▸ PROBLEM TO SOLVE
Turn every line of the records into a JSON list of strings, one string per line, skipping blank lines. Omit the pictures.

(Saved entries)
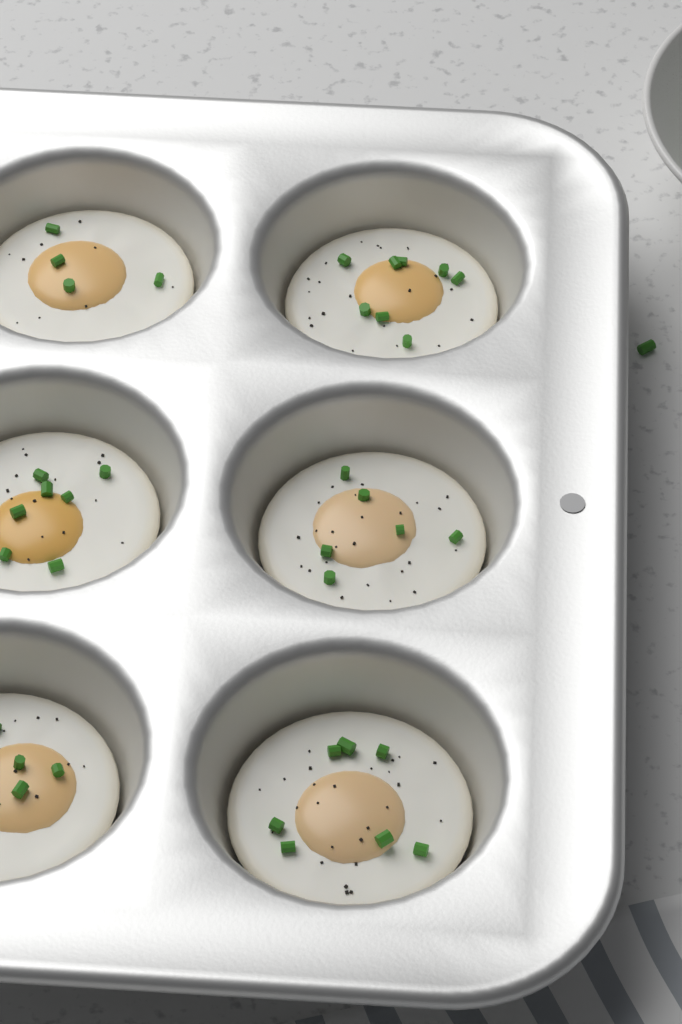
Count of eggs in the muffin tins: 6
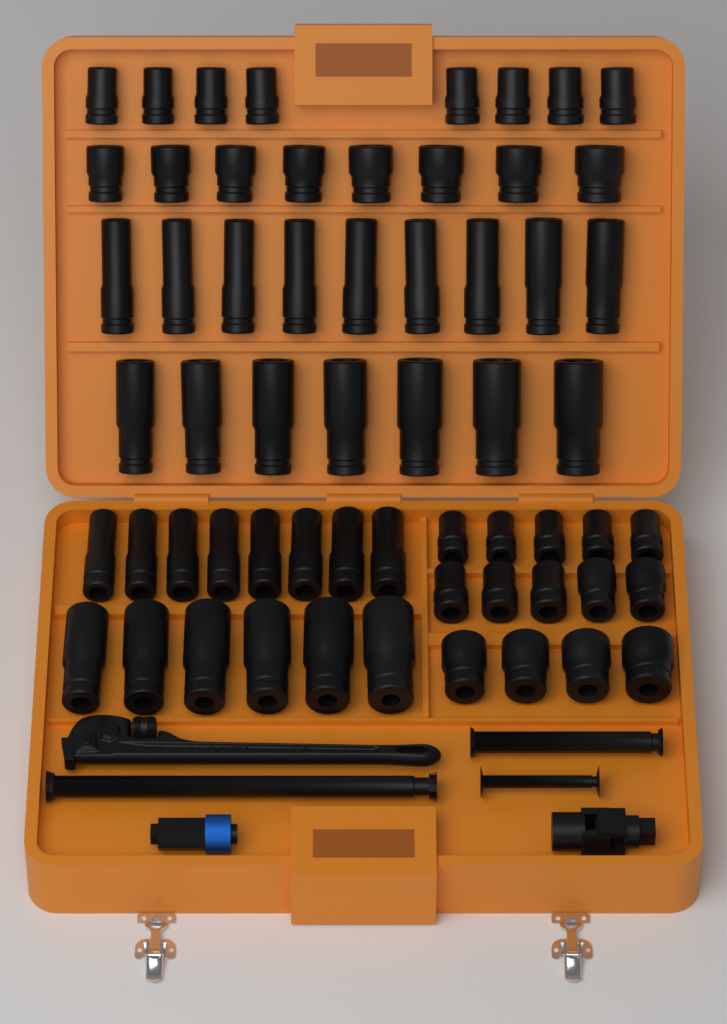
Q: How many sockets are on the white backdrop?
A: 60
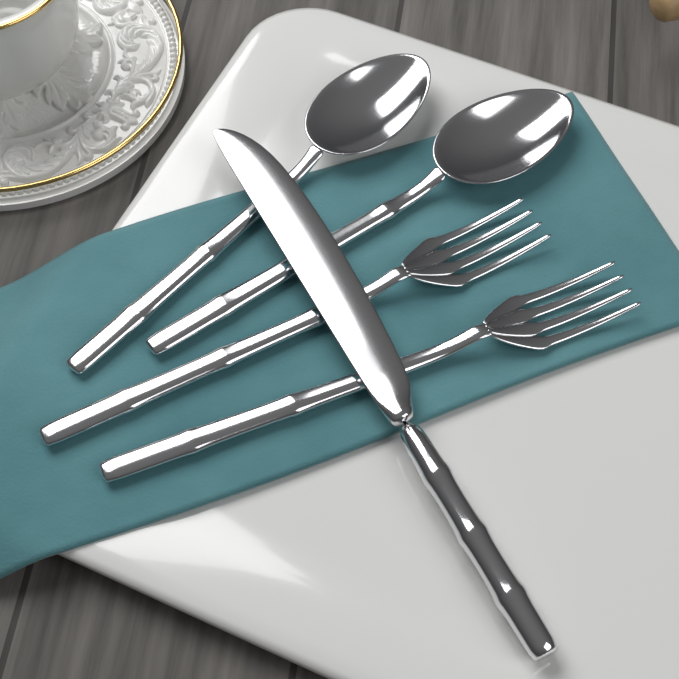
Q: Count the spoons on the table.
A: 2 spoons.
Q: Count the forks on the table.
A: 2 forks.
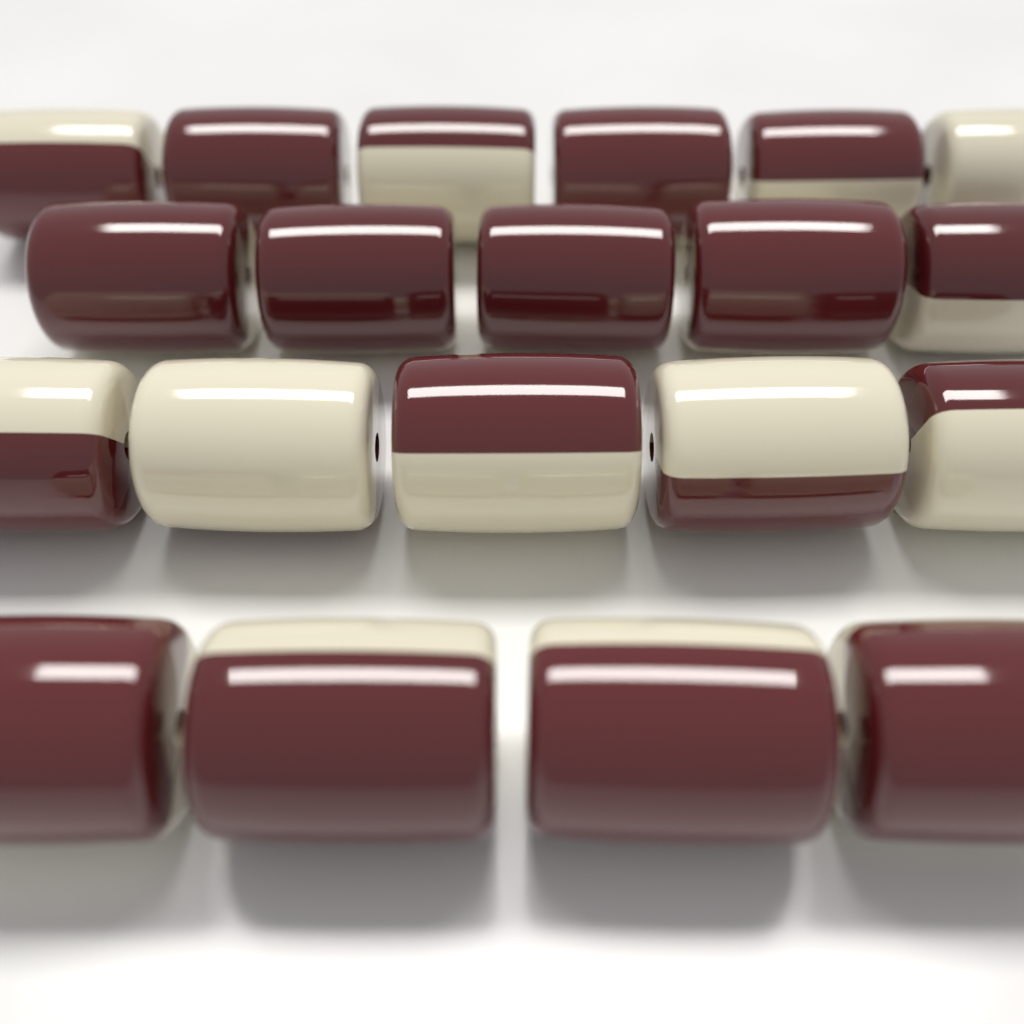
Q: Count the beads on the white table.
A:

▸ CORRECT RESPONSE
[
  "Count of eggs in the muffin tins: 6",
  "Q: How many sockets are on the white backdrop?",
  "A: 60",
  "Q: Count the spoons on the table.",
  "A: 2 spoons.",
  "Q: Count the forks on the table.",
  "A: 2 forks.",
  "Q: Count the beads on the white table.",
  "A:"
]